Two Swiss technology institutes have distanced themselves from a European anti-coronavirus tracing App project, saying it is not respectful enough of personal privacy.
The Federal Technology Institute Lausanne (EPFL) and the ETH Zurich have been participating in the “Pan-European Privacy-Preserving Proximity Tracing” project (PEPP-PT), which involves 130 organizations from eight countries. But on Friday leading EPFL epidemiologist Marcel Salathé tweeted that he was personally distancing himself from it, saying that “right now, PEPP-PT is not open enough, and it is not transparent enough”.

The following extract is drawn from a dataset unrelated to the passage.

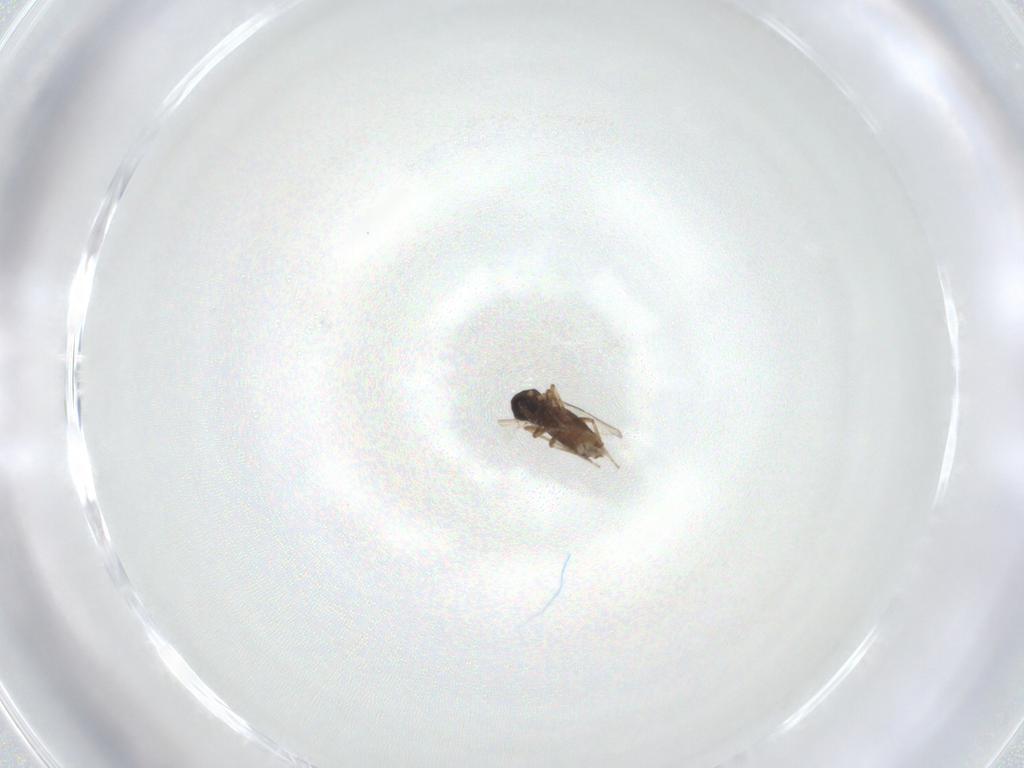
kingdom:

EPFL president Martin Vetterli confirmed on Swiss television RTS that his institution was looking for another solution. On Friday evening the website heidi.news reported that ETH Zurich was also pulling out.
PEPP-PT is one of several projects being developed around the world to fight coronavirus through smartphones. The idea is to develop an App allowing smartphones to communicate anonymously with each other using Bluetooth technology. If a person tests positive for coronavirus, all the people with whom that person was in contact in previous days could be alerted so as to isolate themselves and get tested.
EPFL and ETH Zurich are now putting their energies into another system called DP-3T. This is being developed by a team of 26 European researchers led by professor Carmela Troncoso at EPFL. The main difference with PEPP-PT is that data is to be stored decentrally in telephones rather than centrally, which is seen as a better guarantee of personal privacy.